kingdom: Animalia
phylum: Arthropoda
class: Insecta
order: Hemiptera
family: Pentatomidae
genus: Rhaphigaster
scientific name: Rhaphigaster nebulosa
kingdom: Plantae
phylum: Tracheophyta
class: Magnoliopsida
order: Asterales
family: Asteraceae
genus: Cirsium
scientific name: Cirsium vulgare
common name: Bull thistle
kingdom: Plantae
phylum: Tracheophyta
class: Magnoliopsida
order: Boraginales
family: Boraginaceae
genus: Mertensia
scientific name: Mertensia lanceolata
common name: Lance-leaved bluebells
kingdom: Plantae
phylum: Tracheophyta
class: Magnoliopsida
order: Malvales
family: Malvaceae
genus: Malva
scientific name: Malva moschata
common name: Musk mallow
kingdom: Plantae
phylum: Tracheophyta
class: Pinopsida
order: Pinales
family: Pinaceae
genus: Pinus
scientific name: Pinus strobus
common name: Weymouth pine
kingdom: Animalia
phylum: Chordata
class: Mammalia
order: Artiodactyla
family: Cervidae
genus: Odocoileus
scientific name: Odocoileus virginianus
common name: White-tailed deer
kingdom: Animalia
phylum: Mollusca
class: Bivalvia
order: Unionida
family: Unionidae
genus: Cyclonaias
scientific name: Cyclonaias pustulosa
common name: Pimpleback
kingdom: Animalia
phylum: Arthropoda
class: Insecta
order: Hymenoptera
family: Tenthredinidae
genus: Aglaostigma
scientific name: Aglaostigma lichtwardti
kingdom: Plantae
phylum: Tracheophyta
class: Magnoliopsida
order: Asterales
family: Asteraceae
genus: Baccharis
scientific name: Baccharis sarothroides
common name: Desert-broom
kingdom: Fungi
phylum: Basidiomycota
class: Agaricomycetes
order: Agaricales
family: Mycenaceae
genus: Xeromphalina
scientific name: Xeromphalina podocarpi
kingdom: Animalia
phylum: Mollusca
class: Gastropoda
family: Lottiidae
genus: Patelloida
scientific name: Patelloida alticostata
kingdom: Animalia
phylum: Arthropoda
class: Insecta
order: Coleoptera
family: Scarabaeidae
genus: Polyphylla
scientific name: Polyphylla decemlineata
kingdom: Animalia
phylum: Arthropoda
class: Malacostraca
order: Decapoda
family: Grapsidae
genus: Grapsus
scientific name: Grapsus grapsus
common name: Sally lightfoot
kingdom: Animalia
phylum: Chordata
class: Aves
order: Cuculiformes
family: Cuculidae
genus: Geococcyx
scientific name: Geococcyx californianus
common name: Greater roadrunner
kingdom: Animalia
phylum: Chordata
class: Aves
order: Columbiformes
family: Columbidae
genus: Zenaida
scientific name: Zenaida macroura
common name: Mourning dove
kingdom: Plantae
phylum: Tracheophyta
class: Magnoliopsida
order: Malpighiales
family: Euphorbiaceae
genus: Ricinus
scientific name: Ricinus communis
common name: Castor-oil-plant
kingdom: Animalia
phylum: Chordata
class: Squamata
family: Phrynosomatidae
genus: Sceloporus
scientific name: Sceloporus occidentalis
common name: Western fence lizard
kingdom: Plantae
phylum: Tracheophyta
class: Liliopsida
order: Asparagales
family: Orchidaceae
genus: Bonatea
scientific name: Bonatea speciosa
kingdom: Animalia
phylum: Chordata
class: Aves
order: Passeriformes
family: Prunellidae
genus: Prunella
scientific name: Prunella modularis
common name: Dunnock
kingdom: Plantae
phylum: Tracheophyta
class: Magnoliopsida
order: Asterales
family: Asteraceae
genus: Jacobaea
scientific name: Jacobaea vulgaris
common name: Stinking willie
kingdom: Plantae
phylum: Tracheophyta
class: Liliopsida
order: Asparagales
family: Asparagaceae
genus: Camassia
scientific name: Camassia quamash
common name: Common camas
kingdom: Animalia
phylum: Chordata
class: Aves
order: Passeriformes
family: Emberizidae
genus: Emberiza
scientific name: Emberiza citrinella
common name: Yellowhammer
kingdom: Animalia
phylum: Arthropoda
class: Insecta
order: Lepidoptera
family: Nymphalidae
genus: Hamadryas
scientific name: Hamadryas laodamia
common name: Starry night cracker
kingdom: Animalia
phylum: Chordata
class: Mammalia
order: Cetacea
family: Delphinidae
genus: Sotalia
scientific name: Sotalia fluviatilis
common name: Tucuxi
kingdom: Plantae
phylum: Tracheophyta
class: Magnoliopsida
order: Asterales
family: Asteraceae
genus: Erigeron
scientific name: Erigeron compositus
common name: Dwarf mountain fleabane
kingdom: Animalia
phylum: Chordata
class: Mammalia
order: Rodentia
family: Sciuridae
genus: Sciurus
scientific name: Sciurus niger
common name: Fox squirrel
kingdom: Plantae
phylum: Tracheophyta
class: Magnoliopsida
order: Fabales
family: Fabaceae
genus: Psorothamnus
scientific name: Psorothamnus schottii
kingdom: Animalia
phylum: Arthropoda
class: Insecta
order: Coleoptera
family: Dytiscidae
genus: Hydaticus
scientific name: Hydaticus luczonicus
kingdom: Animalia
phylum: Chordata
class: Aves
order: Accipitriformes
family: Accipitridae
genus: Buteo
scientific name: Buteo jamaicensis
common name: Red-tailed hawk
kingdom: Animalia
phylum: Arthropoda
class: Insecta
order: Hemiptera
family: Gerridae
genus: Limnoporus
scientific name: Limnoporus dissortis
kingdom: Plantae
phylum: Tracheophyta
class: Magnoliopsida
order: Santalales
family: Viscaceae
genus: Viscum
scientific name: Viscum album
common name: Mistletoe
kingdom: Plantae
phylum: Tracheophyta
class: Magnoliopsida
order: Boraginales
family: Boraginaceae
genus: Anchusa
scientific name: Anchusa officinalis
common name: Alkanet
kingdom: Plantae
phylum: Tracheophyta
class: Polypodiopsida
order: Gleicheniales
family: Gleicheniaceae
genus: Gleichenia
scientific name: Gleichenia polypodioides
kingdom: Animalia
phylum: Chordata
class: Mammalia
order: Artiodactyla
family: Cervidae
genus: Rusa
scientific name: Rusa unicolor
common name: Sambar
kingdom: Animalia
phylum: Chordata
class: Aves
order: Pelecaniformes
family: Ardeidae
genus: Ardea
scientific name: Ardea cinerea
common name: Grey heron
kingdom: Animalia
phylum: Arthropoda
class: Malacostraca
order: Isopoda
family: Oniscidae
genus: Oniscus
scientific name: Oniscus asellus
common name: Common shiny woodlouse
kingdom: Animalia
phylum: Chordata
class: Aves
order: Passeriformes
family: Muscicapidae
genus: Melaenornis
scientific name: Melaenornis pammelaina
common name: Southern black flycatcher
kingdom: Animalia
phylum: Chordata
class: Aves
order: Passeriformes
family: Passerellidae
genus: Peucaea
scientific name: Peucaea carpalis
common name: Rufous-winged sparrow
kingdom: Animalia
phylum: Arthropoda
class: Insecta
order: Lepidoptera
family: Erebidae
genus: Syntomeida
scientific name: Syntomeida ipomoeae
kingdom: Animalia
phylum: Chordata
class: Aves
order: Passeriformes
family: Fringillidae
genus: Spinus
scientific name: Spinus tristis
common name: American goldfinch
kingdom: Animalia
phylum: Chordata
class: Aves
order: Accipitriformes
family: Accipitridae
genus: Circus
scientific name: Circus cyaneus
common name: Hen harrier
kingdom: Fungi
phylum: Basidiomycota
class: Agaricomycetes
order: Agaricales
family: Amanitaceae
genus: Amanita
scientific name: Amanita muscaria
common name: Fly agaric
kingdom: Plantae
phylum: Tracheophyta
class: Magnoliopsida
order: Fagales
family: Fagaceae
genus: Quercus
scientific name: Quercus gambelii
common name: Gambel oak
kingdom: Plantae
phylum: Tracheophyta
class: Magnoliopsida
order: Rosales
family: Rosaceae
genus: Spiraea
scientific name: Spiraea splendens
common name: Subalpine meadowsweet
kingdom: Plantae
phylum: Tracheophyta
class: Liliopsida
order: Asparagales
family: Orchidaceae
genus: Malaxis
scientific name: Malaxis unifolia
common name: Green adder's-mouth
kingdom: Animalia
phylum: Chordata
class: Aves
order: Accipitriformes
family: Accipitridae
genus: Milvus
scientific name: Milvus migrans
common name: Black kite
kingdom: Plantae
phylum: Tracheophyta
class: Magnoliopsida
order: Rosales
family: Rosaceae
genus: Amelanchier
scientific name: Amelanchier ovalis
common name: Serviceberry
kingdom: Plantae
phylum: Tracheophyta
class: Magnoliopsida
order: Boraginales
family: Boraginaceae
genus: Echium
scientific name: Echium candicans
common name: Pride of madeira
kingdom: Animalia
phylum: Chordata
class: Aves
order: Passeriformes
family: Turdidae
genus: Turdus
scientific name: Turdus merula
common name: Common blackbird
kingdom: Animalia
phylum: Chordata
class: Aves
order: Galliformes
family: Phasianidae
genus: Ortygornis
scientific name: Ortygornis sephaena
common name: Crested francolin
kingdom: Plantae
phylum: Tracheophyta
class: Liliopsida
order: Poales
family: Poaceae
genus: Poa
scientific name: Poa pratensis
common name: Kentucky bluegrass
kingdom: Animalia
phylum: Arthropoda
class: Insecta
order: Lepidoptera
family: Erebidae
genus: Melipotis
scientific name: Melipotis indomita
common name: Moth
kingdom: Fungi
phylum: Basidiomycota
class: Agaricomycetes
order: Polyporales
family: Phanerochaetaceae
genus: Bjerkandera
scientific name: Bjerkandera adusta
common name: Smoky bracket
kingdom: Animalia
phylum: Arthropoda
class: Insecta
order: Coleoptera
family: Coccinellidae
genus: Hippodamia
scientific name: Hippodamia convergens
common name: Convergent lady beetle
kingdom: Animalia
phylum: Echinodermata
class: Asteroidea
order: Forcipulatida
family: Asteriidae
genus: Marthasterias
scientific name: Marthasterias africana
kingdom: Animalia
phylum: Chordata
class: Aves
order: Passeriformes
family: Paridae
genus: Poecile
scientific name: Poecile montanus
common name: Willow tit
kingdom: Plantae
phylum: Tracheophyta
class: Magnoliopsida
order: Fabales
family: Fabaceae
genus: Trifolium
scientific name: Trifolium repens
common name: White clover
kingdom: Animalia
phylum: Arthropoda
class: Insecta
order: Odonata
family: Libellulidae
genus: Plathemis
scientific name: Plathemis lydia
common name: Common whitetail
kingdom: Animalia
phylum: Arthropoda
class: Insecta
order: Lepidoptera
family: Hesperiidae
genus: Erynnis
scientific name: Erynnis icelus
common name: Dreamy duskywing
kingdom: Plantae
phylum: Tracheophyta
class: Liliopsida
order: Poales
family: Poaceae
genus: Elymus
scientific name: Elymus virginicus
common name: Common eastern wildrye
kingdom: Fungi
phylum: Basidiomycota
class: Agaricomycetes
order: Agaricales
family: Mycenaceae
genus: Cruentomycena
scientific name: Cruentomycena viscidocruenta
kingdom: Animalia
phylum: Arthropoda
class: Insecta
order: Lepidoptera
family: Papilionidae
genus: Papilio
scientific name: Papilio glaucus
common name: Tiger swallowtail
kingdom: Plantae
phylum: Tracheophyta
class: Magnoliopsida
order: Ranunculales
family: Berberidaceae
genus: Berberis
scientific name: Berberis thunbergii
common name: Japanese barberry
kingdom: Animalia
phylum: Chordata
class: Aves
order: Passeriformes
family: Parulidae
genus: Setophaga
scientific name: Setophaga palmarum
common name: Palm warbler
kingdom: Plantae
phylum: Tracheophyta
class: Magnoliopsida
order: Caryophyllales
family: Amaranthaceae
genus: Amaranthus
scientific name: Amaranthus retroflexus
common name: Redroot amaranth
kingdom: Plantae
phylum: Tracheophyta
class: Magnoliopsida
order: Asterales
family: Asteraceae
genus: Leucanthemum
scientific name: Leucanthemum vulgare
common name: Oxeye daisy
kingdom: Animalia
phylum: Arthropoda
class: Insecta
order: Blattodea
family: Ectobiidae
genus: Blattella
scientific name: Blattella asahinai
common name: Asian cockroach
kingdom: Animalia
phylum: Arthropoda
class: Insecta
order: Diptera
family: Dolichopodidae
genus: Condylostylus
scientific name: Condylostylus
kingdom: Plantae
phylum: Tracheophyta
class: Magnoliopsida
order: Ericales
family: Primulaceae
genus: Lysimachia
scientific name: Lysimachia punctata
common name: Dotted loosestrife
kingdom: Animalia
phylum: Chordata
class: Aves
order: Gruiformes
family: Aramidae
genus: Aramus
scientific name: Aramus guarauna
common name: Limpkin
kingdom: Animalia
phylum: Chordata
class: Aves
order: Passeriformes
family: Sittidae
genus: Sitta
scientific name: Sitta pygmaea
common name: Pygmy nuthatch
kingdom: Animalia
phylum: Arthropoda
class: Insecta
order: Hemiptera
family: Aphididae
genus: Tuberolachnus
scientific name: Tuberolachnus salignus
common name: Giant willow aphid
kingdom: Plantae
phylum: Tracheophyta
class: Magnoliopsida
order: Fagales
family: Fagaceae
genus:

- - - - -

→ AIM OF THE TASK
Return the rows above unchanged, starting from the very first line and ending with the line that contains "scientific name: Malva moschata", including both ends.

→ FINAL RESULT
kingdom: Animalia
phylum: Arthropoda
class: Insecta
order: Hemiptera
family: Pentatomidae
genus: Rhaphigaster
scientific name: Rhaphigaster nebulosa
kingdom: Plantae
phylum: Tracheophyta
class: Magnoliopsida
order: Asterales
family: Asteraceae
genus: Cirsium
scientific name: Cirsium vulgare
common name: Bull thistle
kingdom: Plantae
phylum: Tracheophyta
class: Magnoliopsida
order: Boraginales
family: Boraginaceae
genus: Mertensia
scientific name: Mertensia lanceolata
common name: Lance-leaved bluebells
kingdom: Plantae
phylum: Tracheophyta
class: Magnoliopsida
order: Malvales
family: Malvaceae
genus: Malva
scientific name: Malva moschata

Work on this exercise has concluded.